──────── Tekst źródłowy

10.06_Piastów

Z okazji Mamy imienin, postanowiłam odbyć z Nią i Jędrkiem podróż sentymentalną do Piastowa, gdzie mieszkaliśmy 7 lat. Była z nami Krysia, Jurek, Wojtek i Tomek. Mieliśmy szczęście bo pogoda dopisała. Wycieczka była długa i męcząca, ale Mama była bardzo zadowolona. Niewiele już pamiętała.
Strona główna / 2023 / 10.06_Piastów
Tu, 60 lat temu, był Dom Harcerza, którego tata był dyrektorem.
W zeszłym roku dorobiono windę (z prawej), bo jest tam biblioteka.
Dawniej teren był ogrodzony. Teraz jest publiczny.
Od tej strony było przedszkole, do którego chodziliśmy
i piękny ogród z drzewami owocowymi.
Tu mieszkaliśmy. Mieliśmy tu raptem pokój z kuchnią i kibelkiem.
Pierwotnie mieszkał tu ogrodnik, bo obok była szklarnia.
Drzwi, którymi wchodziliśmy są zamurowane.
Jest tu teraz harcówka.
W parku jest tężnia i plac zabaw.
Dworzec pociągów podmiejskich.

────────────────
──────── Dane wejściowe

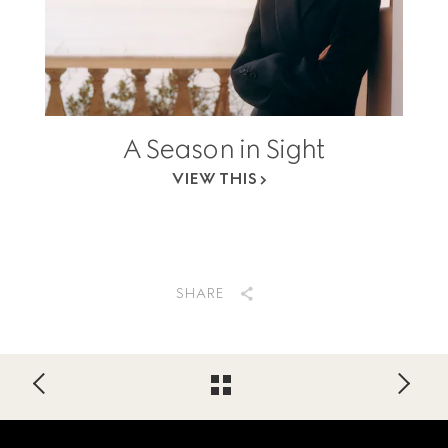
A Season in Sight
VIEW THIS
SHARE
Footer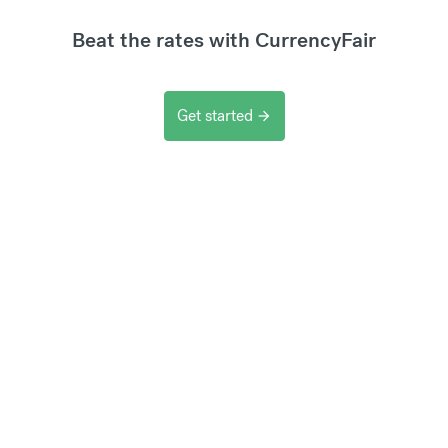
Beat the rates with CurrencyFair
Get started
arrow_forward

────────────────

# [Treść poleceń]
a) Na podstawie tekstu źródłowego wyjaśnij w jednym do trzech zdań, dlaczego w mieszkaniu, w którym mieszkała rodzina, pierwotnie mieszkał ogrodnik.
b) Odpowiedz na pytania, korzystając z tekstu źródłowego:
(i) Ile lat rodzina mieszkała w Piastowie?
(ii) Jaką funkcję pełnił tata w Domu Harcerza?
(iii) Co znajduje się teraz w parku?
Do wykonania ćwiczenia wiersze nie są potrzebne.

# [Odpowiedzi do poleceń]
a) Pierwotnie mieszkał tam ogrodnik, ponieważ obok znajdowała się szklarnia.

b)
(i) Rodzina mieszkała w Piastowie 7 lat.
(ii) Tata był dyrektorem Domu Harcerza.
(iii) W parku jest teraz tężnia i plac zabaw.